Menschen groß und frei machen

Für die Erfurter Theologieprofessorin Julia Knop wird die Kirche der Zukunft keine katholische oder evangelische, sondern eine christliche sein.
Für die Erfurter Theologieprofessorin Julia Knop wird die Kirche der Zukunft keine katholische oder evangelische, sondern eine christliche sein. 

Theologin Julia Knop bei ihrem Vortrag; BILD: THOMAS EMOS

Mülheim – Die aus Herne stammende Julia Knop lehrt als katholische Theologieprofessorin Dogmatik an der Universität Erfurt. Das überrascht, wenn man am 17. März ihren erstaunlich undogmatischen Vortrag in der katholischen Akademie gehört hat.
Moderiert von Jens Oboth, diskutierte sie mit 100 interessierten katholischen und evangelischen Christen im Auditorium der Wolfsburg über die Frage „Was bedeutet heute Glauben?“ Ihre These: In einer sich weiter säkularisierende Gesellschaft wird der Glauben individueller gelebt.
„Ich war der einzige Christ an unserer Schule“, zitiert sie einen ihrer Studierenden, der in der thüringischen Diaspora katholischer Priester werden will. „Wir haben dort einige junge, sehr entschiedene und sehr sprachfähige junge Leute, die es gewohnt sind, offensiv für ihren Glauben einzutreten“, sagt Knop. Damit skizziert sie ihre Zukunftsvision, für eine Gesellschaft, in der die katholische Kirche, ja die christliche Kirche und ihr Glaubens- und Gemeindeleben, kein Mainstream mehr sein wird.
Die Zahlen, die Knop nennt, sprechen für sich.

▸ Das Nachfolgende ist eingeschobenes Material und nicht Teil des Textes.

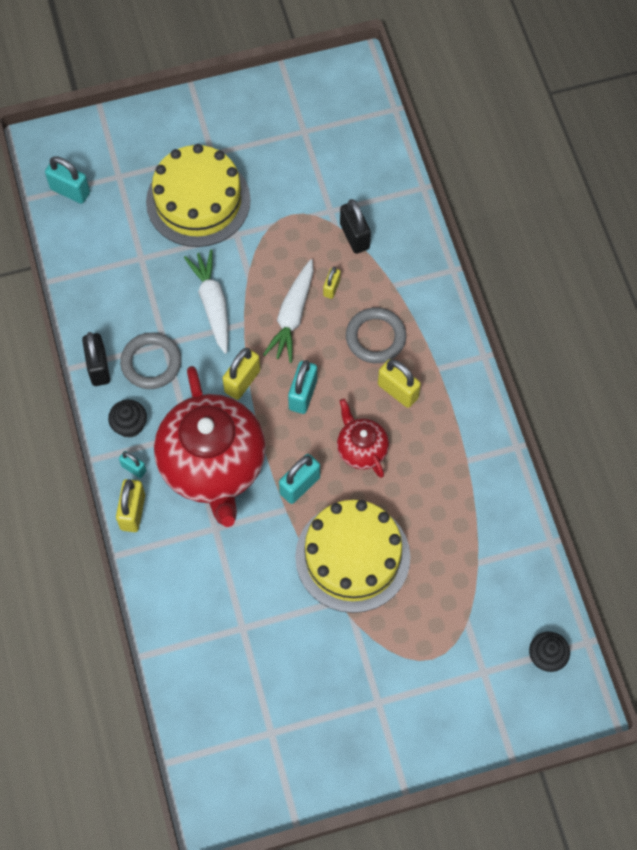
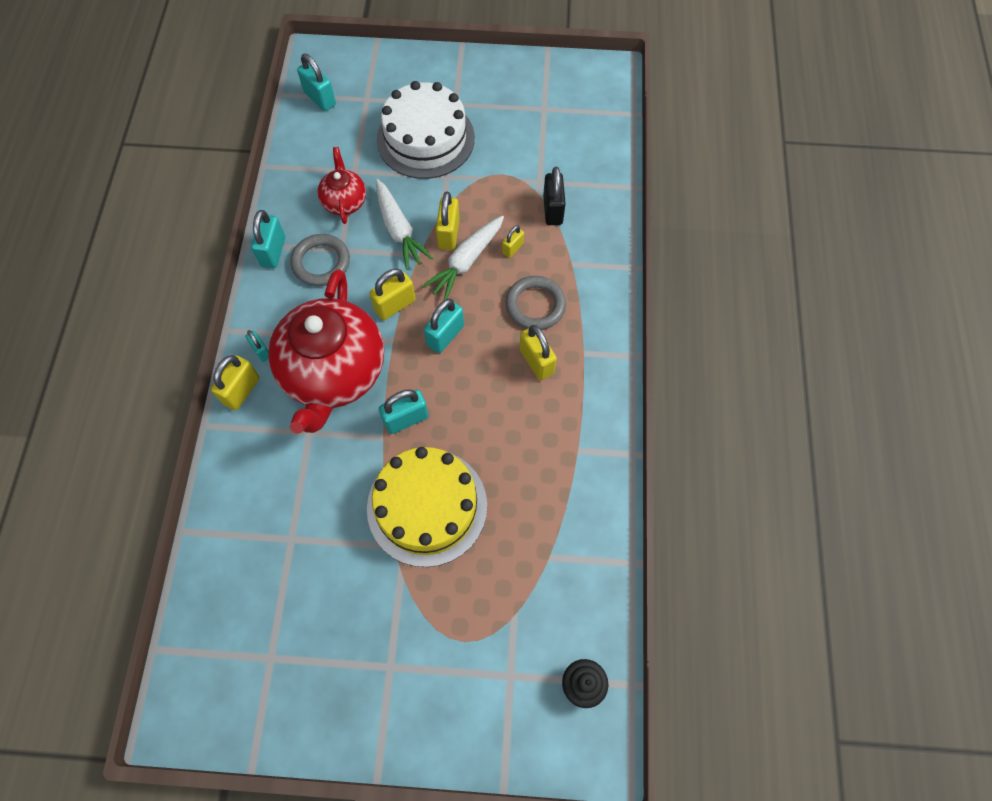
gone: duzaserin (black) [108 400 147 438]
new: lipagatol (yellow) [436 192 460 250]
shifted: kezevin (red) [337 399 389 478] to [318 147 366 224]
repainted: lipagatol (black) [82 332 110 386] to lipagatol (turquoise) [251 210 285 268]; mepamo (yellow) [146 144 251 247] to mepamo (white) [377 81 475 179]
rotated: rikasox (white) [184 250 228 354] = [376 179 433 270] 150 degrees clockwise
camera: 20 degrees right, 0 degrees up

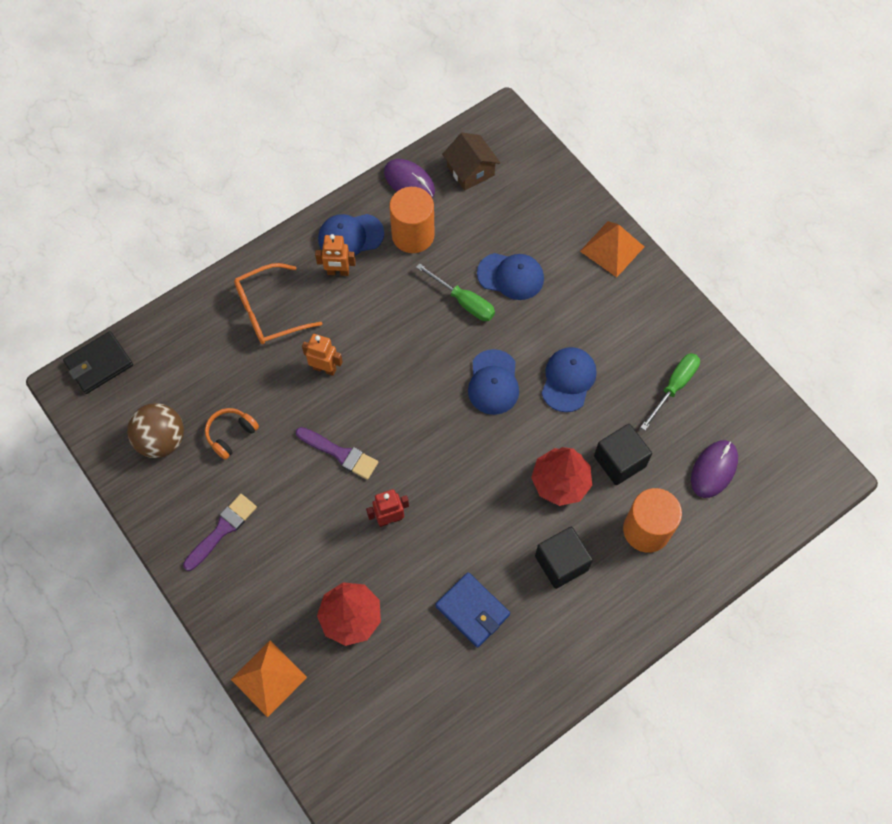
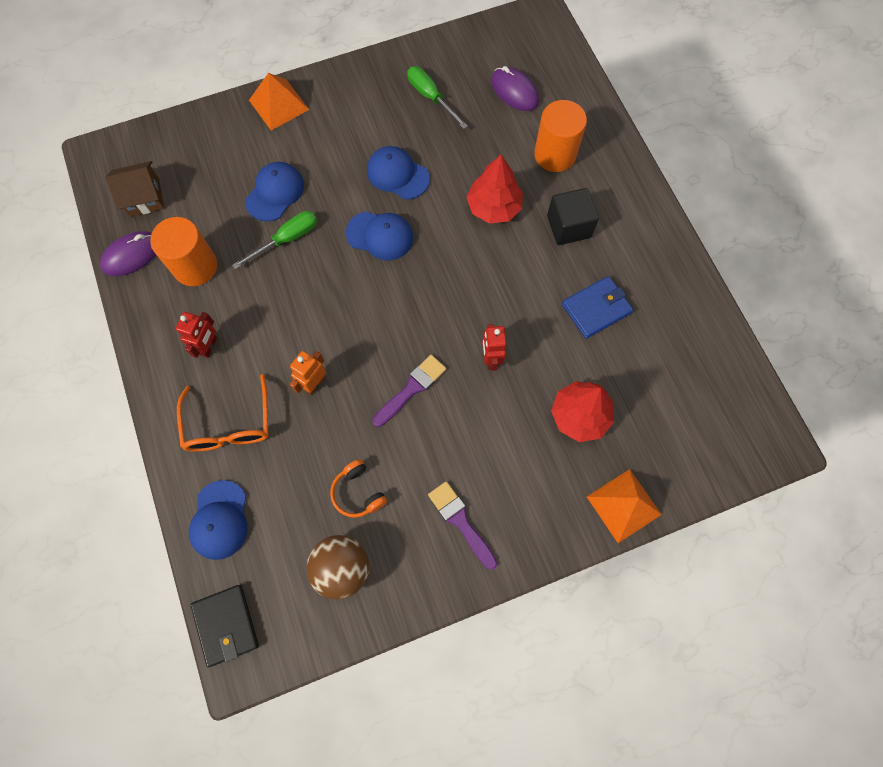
gone:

In Thüringen gehören weniger als 30 Prozent einer christlichen Kirche an. Einer von ihnen ist der linke Ministerpräsident Bodo Ramelow. Gerade mal acht Prozent der Thüringer sind katholisch. Auch bundesweit würden nur noch fünf Prozent der katholischen Christen regelmäßig einen Gottesdienst besuchen. „Nur im Eichsfeld gibt es noch ein katholisches Milieu, wie man es vielleicht im Paderborn der 1950er-Jahre gehabt hat“, sagt die Mitautorin des Buches „Gottesdienst und Macht – Klerikalismus in der Liturgie“. Die Theologin, die im Rahmen des synodalen Dialogprozesses im Forum „Macht“ mitarbeitet, empfiehlt ihren Glaubensgeschwistern, die Bibellektüre wiederzuentdecken und sich „mit den Erzählungen auseinanderzusetzen und sich in die biblischen Figuren hineinzudenken, die sie in ihrer aktuellen Lebenssituation ansprechen.“

Religiöse Sozialisation nicht der Regelfall

Die Bibel bezeichnete die Theologin „als ein Buch, in dem während des 4. Jahrhunderts Erzählungen aus 1.500 Jahren zusammengefasst worden sind und die Lebenserfahrungen reflektieren.“ Dass „fast alle Gemeindemitglieder generationsübergreifend in Hauskreisen unterwegs sind“, hat die westdeutsche Professorin in der ostdeutschen Diaspora tief beeindruckt. Allerdings könne die ostdeutsche Diaspora vom katholischen Westen lernen, wenn es darum gehe, etwa in der Liturgie „experimentierfreudiger zu und sich auf neue Formen einzulassen, die überlebenswichtig sind, um die Inhalte des christlichen Glaubens zeitgemäß zu übersetzen und ihnen so gesellschaftliche und individuelle Akzeptanz zu verschaffen“. „Hier im Ruhrbistum weiß jeder, wer Jesus, Maria und Josef waren. Und jeder kennt zumindest das Vater-unser. Aber in den ostdeutschen Bundesländern ist das nicht so“, machte Knop ihrem Publikum deutlich, dass man im Deutschland der Gegenwart und der Zukunft „nicht mehr vom Regelfall einer religiösen Sozialisation ausgehen kann“.
Furchtbar? Nicht unbedingt, wenn man Professorin Knop folgt. Die Kirche der Zukunft wird nach ihrer Ansicht keine katholische oder evangelische, sondern eine christliche sein, „die den Mut hat, sich von großen Gewissheiten zu verabschieden und sich auf verschiedene individuelle Glaubensverständnisse einzulassen.“ Voraussetzung dafür sei eine Kirche, in der der geweihte Mann nicht mehr das alleinige Maß der Dinge sei und die Kirche „ein Ort der Verkündigung wird, in der Menschen keine Angst gemacht wird, sondern sie frei und groß macht, weil sie auch religiöse Indifferenz nicht mit Areligiosität verwechselt“. „Auch Menschen, die sich mit dem christlichen Glauben schwertun, aber hoffen und wünschen, dass es einen liebenden und gnädigen Gott gibt, sind in meinen Augen gläubige Christen“, sagte Knop.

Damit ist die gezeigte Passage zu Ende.